Golocheikine A, Nath DS, Basha HI, Saini D, Phelan D, Aloush A, Trulock EP, Hachem RR, Patterson GA, Ahearn JM, Mohanakumar T
J Heart Lung Transplant. 2010;29(4):410.
BACKGROUND: Immune responses to mismatched donor human leukocyte antigens (HLA) are important in the pathogenesis of chronic rejection. This study evaluated whether erythrocyte-bound C4d (E-C4d) is associated with known alloimmune and autoimmune markers of antibody-mediated rejection after human lung transplantation (LTx).

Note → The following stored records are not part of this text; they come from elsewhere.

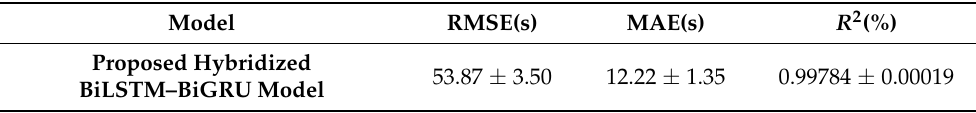
Table 4. The performance evaluation of our proposed heterogeneous ensemble approach using the overall data.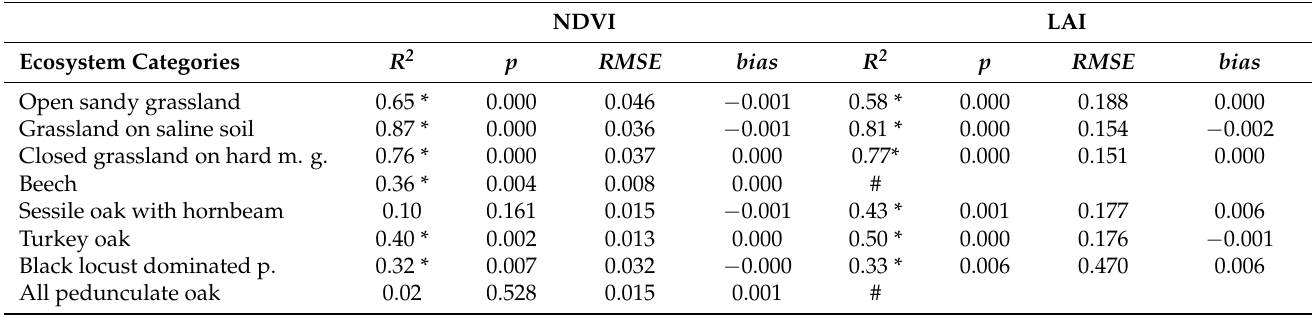
Table 4. The performance metrics of the cross-validation modeling NDVI and LAI in the selected late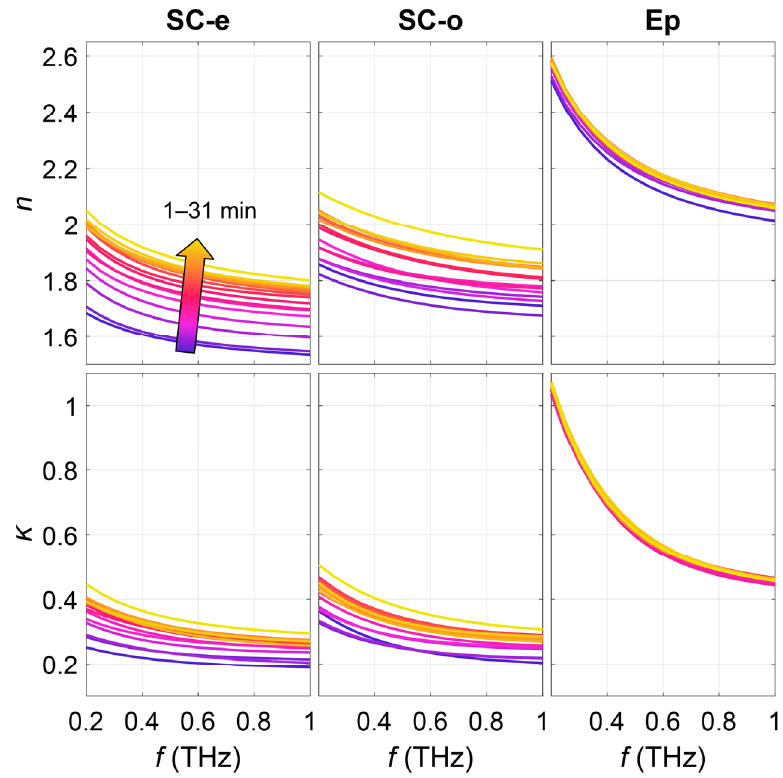
Figure 15. Refractive index and extinction coefficient spectra of the SC in the extraordinary and ordinary directions and epidermis during 30 min of occlusion [53]. ordinary directions and epidermis during 30 min of occlusion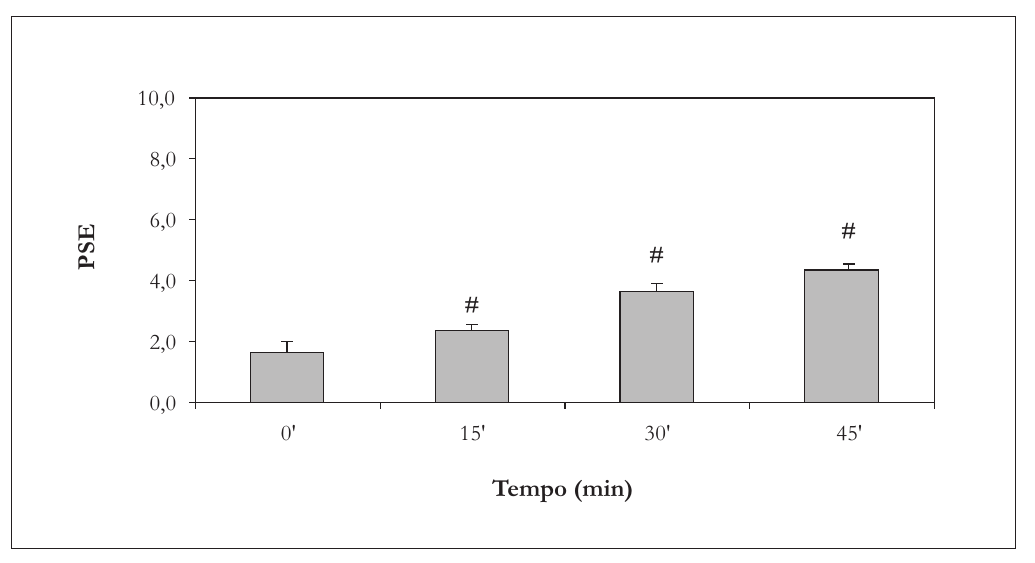
Concentrações plasmática de lactato ([LA])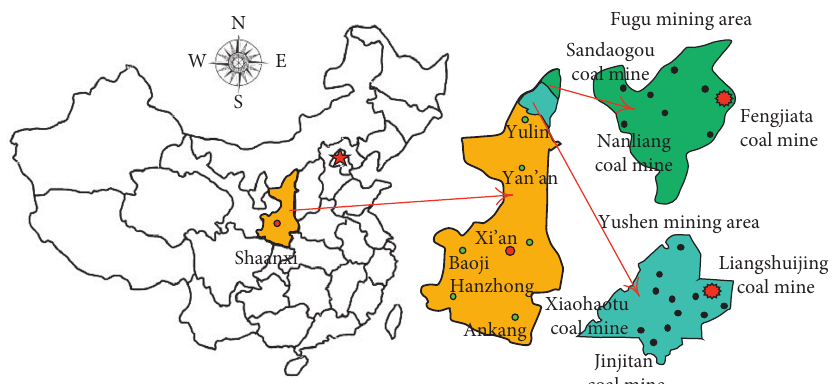
Figure 6: Geographical locations of the two mines.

METHODS: Flow cytometry was used to analyze 22 LTx recipients and 15 healthy individuals for E-C4d. Development of antibodies to donor-mismatched HLA (donor-specific antibody [DSA]) and antibodies to HLA were determined using the solid-phase method by Luminex. Development of antibodies to self-antigens, K-alpha-1-tubulin (KA1T) and collagen V (Col-V), were measured by enzyme-linked immunosorbent assay. C3d deposition in lung biopsy specimens was determined by immunohistochemical staining.
RESULTS: Percent E-C4d (%E-C4d) levels were 19.9% in LTx patients vs 3.7% in healthy individuals (p = 0.02). DSA+ patients had higher E-C4d levels than DSA- patients (34.1% vs 16.7%, p = 0.02). In 5 patients with preformed anti-HLA, E-C4d levels were not significantly different vs 13 patients without detectable anti-HLA (p = 0.1). E-C4d levels were higher in patients who developed antibodies to KA1T (p = 0.02) and Col-V (p = 0.03). Recipients with C3d-positive tissue deposition had higher E-C4d levels than patients with C3d-negative biopsy results (p = 0.01).
CONCLUSIONS: Increased %E-C4d levels are found in patients with positive DSA, high antibody titers to KA1T and Col-V, and have C3d+ lung biopsy findings. Therefore, %E-C4d can serve as a potential marker for antibody-mediated rejection after LTx.
Department of Surgery, Washington University School of Medicine, St. Louis, Missouri 63110, USA.